Otra muestra más de lo mal que está orientada la brújula de nuestra sociedad a todos los niveles. Hoy, visto lo visto, el dinero es negro, pero existe un dinero con conciencia y si queremos, descubriremos de qué color es.

Más oscuro es imposible…

EL COLOR DEL DINERO

Por alguna razón a la que no son ajenos Hollywood y el ‘Tío Sam’, el dinero se nos ha acuñado en la imaginación en tonos verde dólar. En esta estampa apocalíptica en rojo y negro no se ve una brizna de verde y, sin embargo, ahí está.

Es don dinero quien se oculta detrás de la agonía de esta pobre ave, de su chapoteo estéril contra el costado de un buque auxiliar en medio del vertido de crudo del Golfo de México. El calafateado pringoso le va a costar la vida, como a tantas otras criaturas y ecosistemas marinos, y es cortesía de British Petroleum.

La petrolera sigue dando muestras de tocar de oído, improvisando soluciones para intentar contener la hemorragia submarina. Ahora mismo BP no es muy de fiar. Los infalibles sistemas de seguridad fallaron por los cuatro costados cuando la plataforma ‘Deepwater Horizon’ estalló aún no se sabe bien por qué. Tampoco atina a cuantificar la magnitud de la fuga. Contestan, sí, pero admiten no tener ni idea.

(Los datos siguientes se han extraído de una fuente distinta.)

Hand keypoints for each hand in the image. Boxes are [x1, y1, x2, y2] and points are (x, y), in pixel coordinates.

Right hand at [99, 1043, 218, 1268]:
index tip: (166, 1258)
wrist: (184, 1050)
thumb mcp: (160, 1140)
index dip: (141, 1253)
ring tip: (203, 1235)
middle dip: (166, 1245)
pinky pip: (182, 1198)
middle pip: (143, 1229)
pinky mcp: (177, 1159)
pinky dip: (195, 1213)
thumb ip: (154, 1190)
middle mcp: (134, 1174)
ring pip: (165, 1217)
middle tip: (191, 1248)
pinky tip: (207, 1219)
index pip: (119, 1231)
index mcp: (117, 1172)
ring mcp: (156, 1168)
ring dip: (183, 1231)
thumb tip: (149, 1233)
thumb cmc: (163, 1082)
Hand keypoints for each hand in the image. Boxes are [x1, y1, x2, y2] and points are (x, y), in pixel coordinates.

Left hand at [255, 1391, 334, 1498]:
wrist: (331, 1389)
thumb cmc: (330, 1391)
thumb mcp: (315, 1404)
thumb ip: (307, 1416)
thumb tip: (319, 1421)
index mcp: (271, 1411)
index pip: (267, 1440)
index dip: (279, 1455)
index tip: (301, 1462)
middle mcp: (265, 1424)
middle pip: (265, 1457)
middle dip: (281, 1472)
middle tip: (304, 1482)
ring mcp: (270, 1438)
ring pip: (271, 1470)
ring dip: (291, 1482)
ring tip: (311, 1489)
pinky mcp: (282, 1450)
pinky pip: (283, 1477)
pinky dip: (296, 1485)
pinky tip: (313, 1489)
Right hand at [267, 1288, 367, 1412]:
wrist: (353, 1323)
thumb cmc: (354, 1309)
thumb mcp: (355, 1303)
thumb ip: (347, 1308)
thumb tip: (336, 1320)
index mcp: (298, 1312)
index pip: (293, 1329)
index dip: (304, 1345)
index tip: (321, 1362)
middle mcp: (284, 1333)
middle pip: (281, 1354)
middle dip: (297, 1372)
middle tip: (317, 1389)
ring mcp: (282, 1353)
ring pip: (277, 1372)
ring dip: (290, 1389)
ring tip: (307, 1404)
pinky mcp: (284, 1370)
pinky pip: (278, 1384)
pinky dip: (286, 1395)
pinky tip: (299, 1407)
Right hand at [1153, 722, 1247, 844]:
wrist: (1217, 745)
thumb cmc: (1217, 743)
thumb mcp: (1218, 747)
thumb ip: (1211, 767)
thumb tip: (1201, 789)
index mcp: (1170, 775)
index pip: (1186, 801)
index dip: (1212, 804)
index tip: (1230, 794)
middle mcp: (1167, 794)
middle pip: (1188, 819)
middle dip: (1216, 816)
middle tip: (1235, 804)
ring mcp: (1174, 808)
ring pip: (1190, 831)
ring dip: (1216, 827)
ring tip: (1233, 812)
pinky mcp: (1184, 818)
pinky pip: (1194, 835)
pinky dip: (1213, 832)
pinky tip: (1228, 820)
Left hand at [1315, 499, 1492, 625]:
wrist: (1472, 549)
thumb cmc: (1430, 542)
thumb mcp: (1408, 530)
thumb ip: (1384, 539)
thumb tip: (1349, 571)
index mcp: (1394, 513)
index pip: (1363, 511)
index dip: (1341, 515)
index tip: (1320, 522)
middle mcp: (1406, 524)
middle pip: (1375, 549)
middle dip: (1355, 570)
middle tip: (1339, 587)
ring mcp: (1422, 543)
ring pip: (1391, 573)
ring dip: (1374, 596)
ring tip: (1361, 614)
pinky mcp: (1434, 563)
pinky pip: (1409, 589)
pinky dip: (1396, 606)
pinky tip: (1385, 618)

Da igual. El maná negro sigue bombeando dólares o libras esterlinas a la cuenta de resultados de BP, que hace dos semanas, con el desastre ya encima, anunció beneficios trimestrales de 4.551 millones de euros, un 137 por ciento más que en igual período de 2009.

Así son las cosas. Llámense ‘Exxon Valdez’ o ‘Prestige’, paguen lo que paguen en compensaciones los responsables, opera inexorable la ley del embudo. Lo ancho para el consejo de administración y grandes accionistas; lo estrecho, las pérdidas, el destrozo ambiental, para los ciudadanos. Y al pájaro que le vayan dando.